◆ WORK TO COMPLETE
Count the lines in the material below that contain the string "pose", and reply with only that number.

◆ EXTRACTED INFORMATION

= Beginning of Section =

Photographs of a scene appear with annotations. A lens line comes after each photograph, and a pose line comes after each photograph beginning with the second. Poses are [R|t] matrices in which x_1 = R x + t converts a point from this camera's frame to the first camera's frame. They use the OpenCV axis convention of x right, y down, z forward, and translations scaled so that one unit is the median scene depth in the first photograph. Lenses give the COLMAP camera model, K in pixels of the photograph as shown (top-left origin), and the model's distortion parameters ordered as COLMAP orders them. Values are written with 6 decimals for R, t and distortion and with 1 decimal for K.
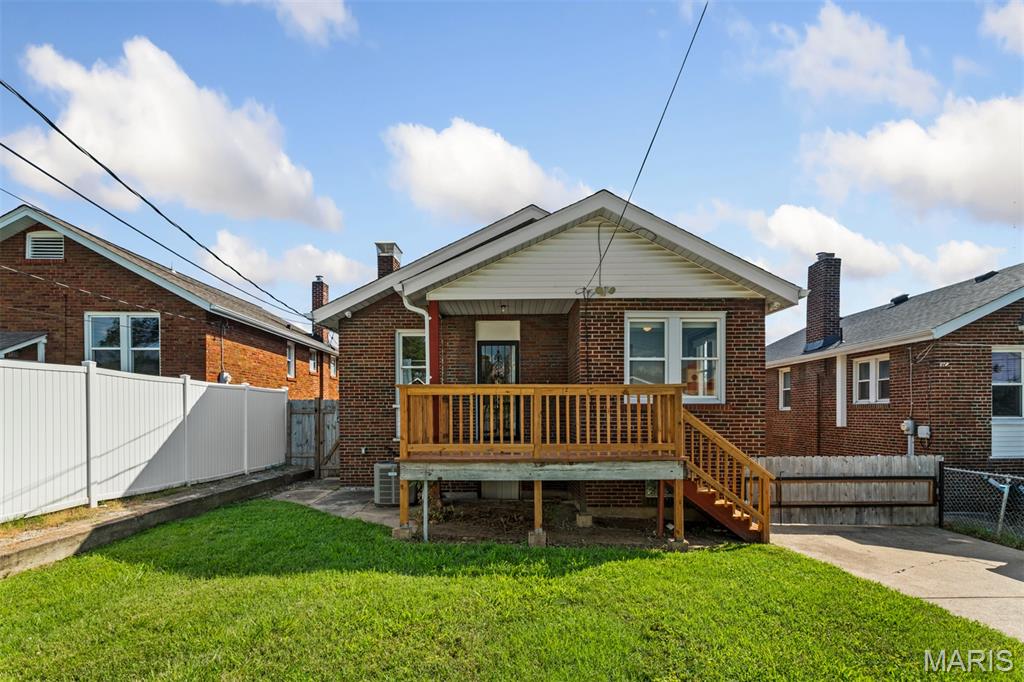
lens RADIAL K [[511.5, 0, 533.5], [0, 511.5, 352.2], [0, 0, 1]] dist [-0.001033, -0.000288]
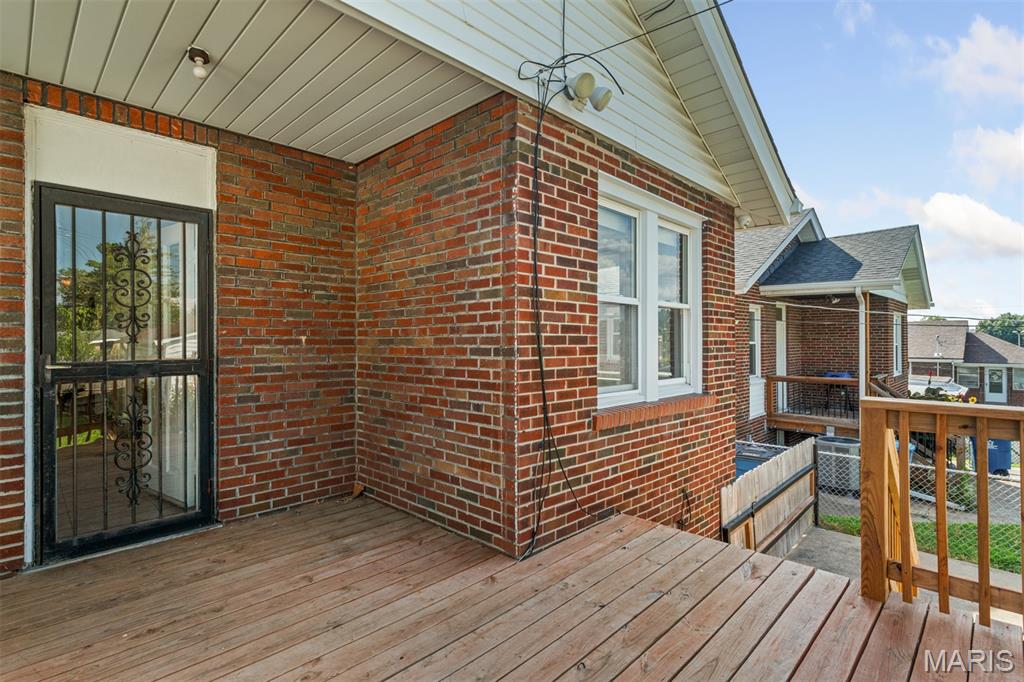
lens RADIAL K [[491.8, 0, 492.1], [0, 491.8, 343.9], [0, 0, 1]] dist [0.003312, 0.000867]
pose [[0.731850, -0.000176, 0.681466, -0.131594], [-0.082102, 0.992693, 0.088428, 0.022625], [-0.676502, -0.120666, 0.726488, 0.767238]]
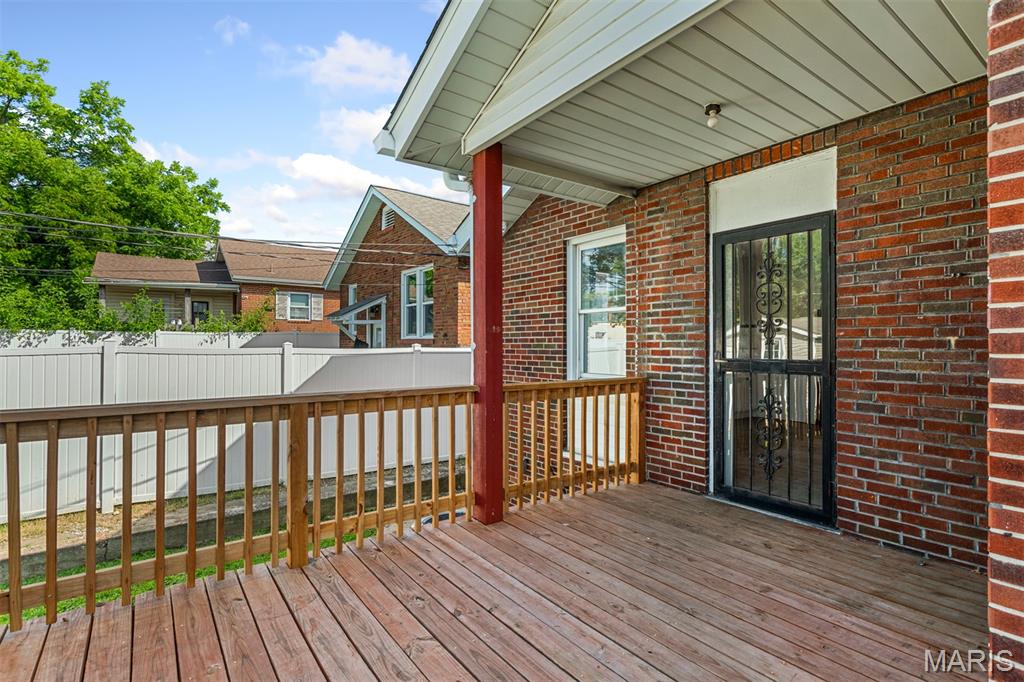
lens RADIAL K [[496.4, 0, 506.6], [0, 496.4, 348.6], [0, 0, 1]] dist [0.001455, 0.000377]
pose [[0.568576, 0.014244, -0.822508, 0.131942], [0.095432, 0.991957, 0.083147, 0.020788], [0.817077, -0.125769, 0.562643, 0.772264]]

= End of Section =

◆ ANSWER AREA
3